Professor
Department of Psychology
The University of British Columbia
United Kingdom
Eric Eich (pronounced IKE) received his doctorate in cognitive psychology from the University of Toronto in 1979, under the research supervision of Endel Tulving, Fergus Craik, and Robert Lockhart. Later that year he became Director of the Behavioral Studies Laboratory at the University of California, Irvine; in the early 1980s, he also developed close ties with the Departments of Psychology and Anesthesiology at UCLA. Eich moved to the University of British Columbia (UBC) in 1983, initially as an NSERC University Research Fellow and became Head of the Psychology Department in 2004. He served for six years as a member of the National Academy of Sciences’ Committee on Techniques for the Enhancement of Human Performance and for five years an associate editor of Cognition & Emotion. He was appointed to the Editorial Board of Psychological Science in 2007, and was named a Distinguished University Scholar by UBC in 2004. A Fellow of the Association for Psychological Science, the Royal Society of Canada, and the Western Psychological Association, Eich is a recipient of the UBC Killam Research Prize (2001) and a two-time winner of the Knox Master Teacher award (1991 and 1997).

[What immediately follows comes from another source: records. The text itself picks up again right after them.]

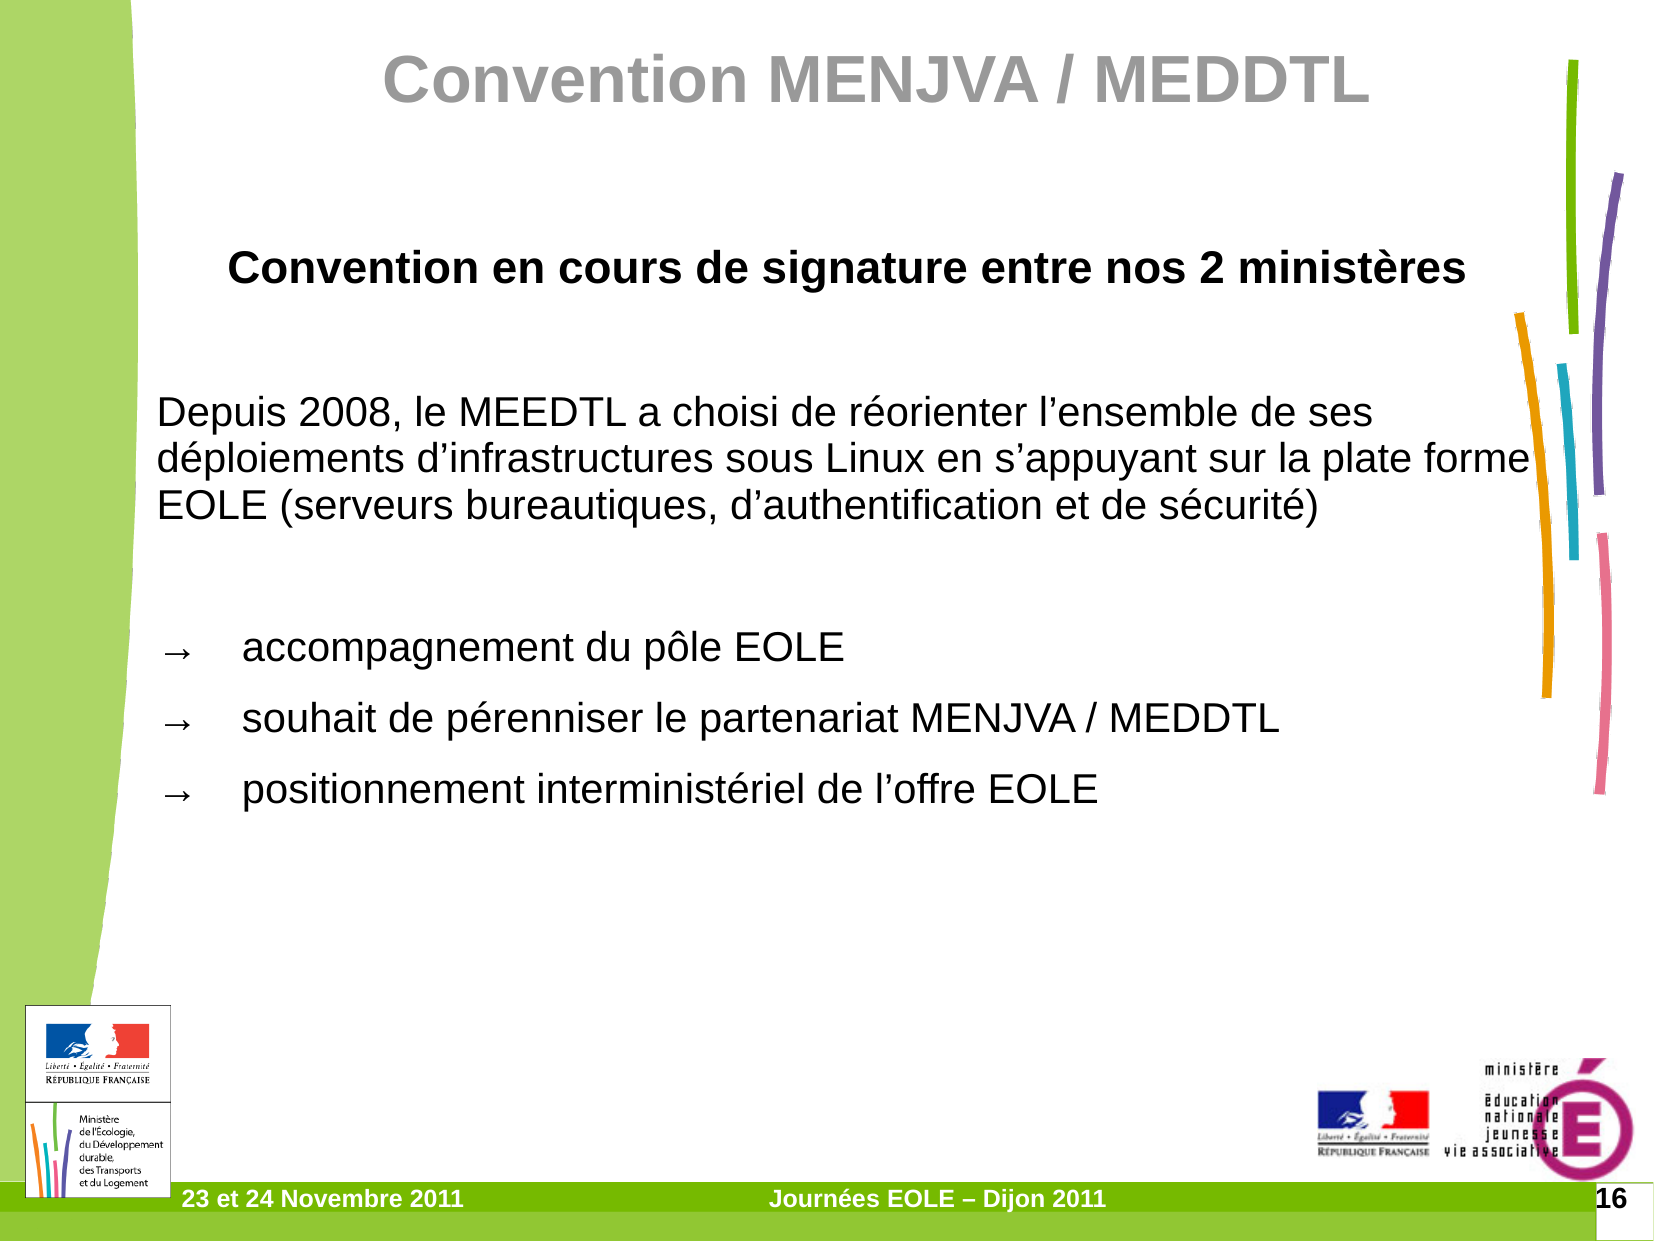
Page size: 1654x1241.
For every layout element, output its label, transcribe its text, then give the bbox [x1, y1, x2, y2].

picture [0, 0, 1654, 1241]
list Convention en cours de signature entre nos 2 ministères Depuis 2008, le MEEDTL a choisi de réorienter l’ensemble de ses déploiements d’infrastructures sous Linux en s’appuyant sur la plate forme EOLE (serveurs bureautiques, d’authentification et de sécurité) → accompagnement du pôle EOLE → souhait de pérenniser le partenariat MENJVA / MEDDTL → positionnement interministériel de l’offre EOLE [156, 241, 1547, 982]
title Convention MENJVA / MEDDTL [133, 0, 1622, 159]
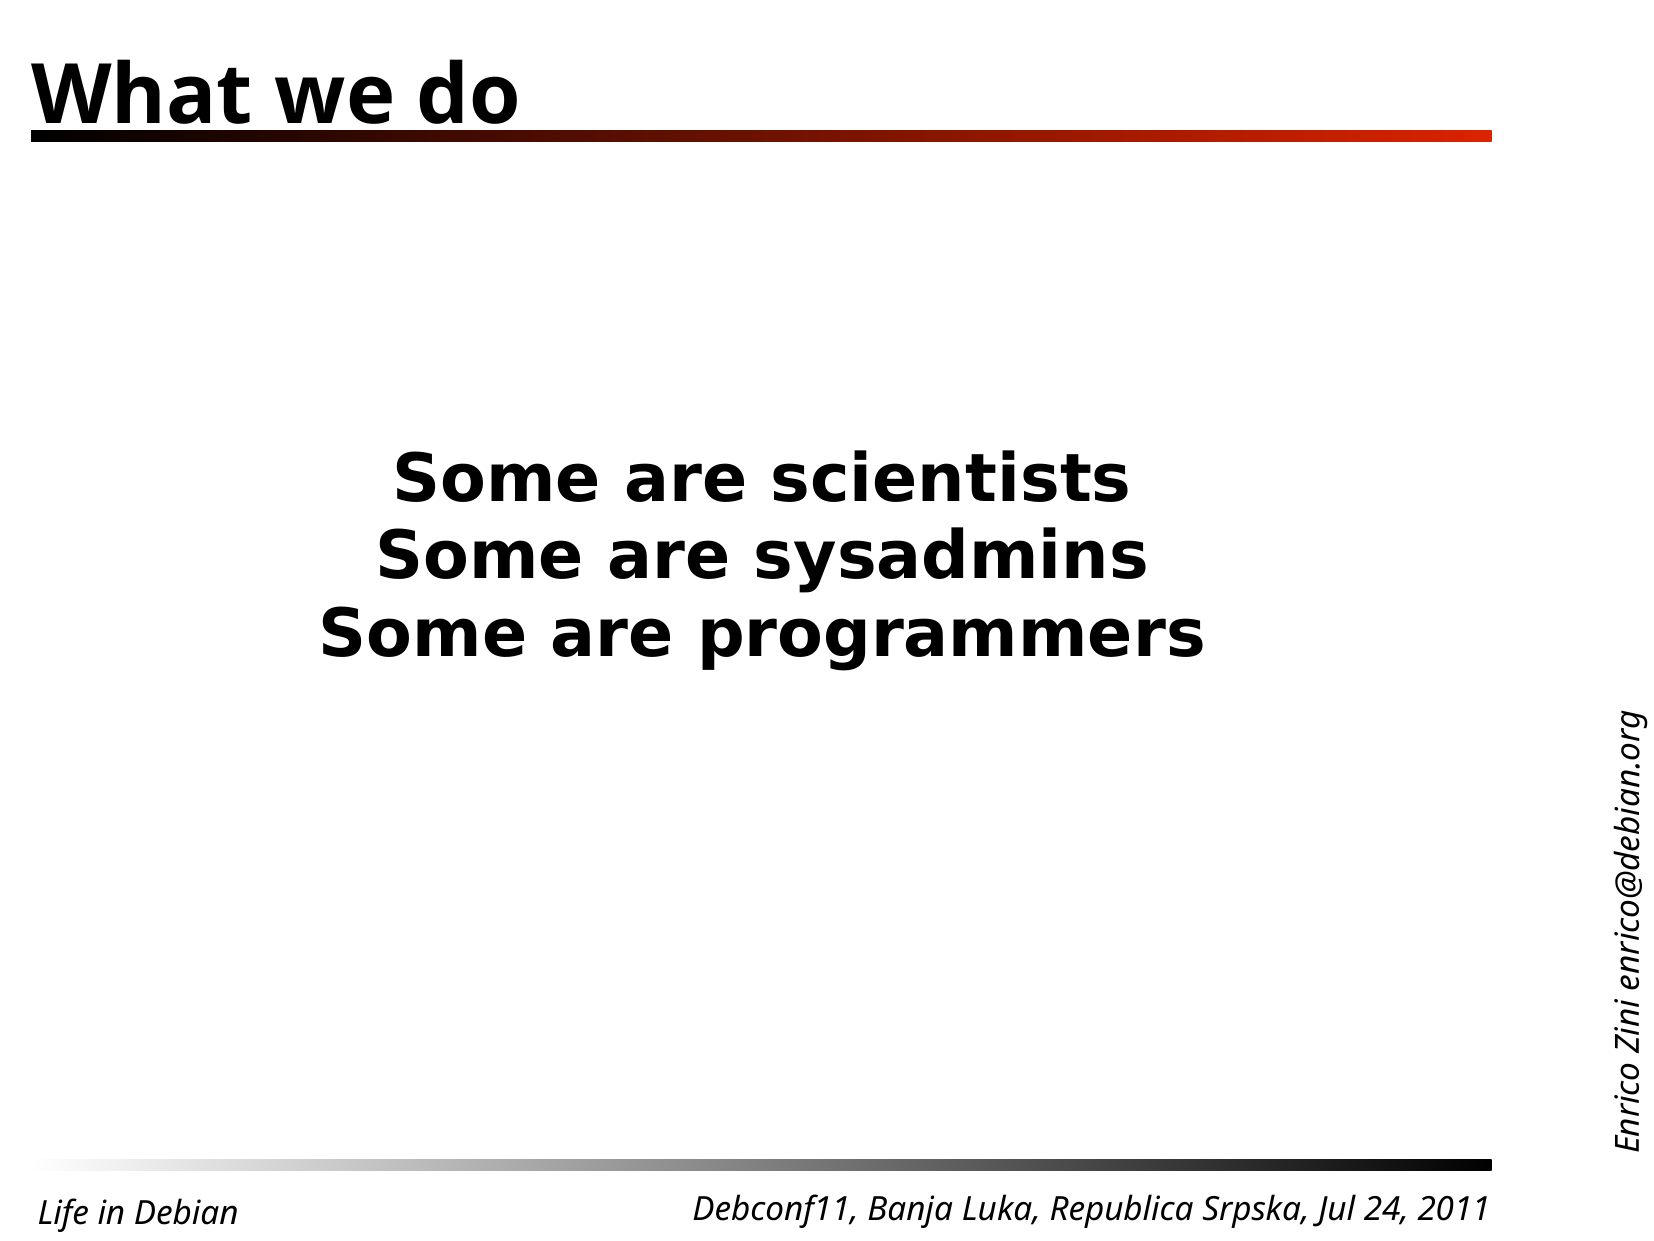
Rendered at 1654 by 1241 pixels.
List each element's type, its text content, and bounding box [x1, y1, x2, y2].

Dr. Eich’s work is chiefly concerned with the interplay between cognitive and emotional processes. Some of his more specific research interests include: mood congruence and mood dependence in learning and remembering; memory impairments associated with bipolar affective illness; the cognitive correlates of dissociative identity disorder; and subjective, behavioral, and neural differences between field (first-person perspective) and observer (third-person perspective) memories.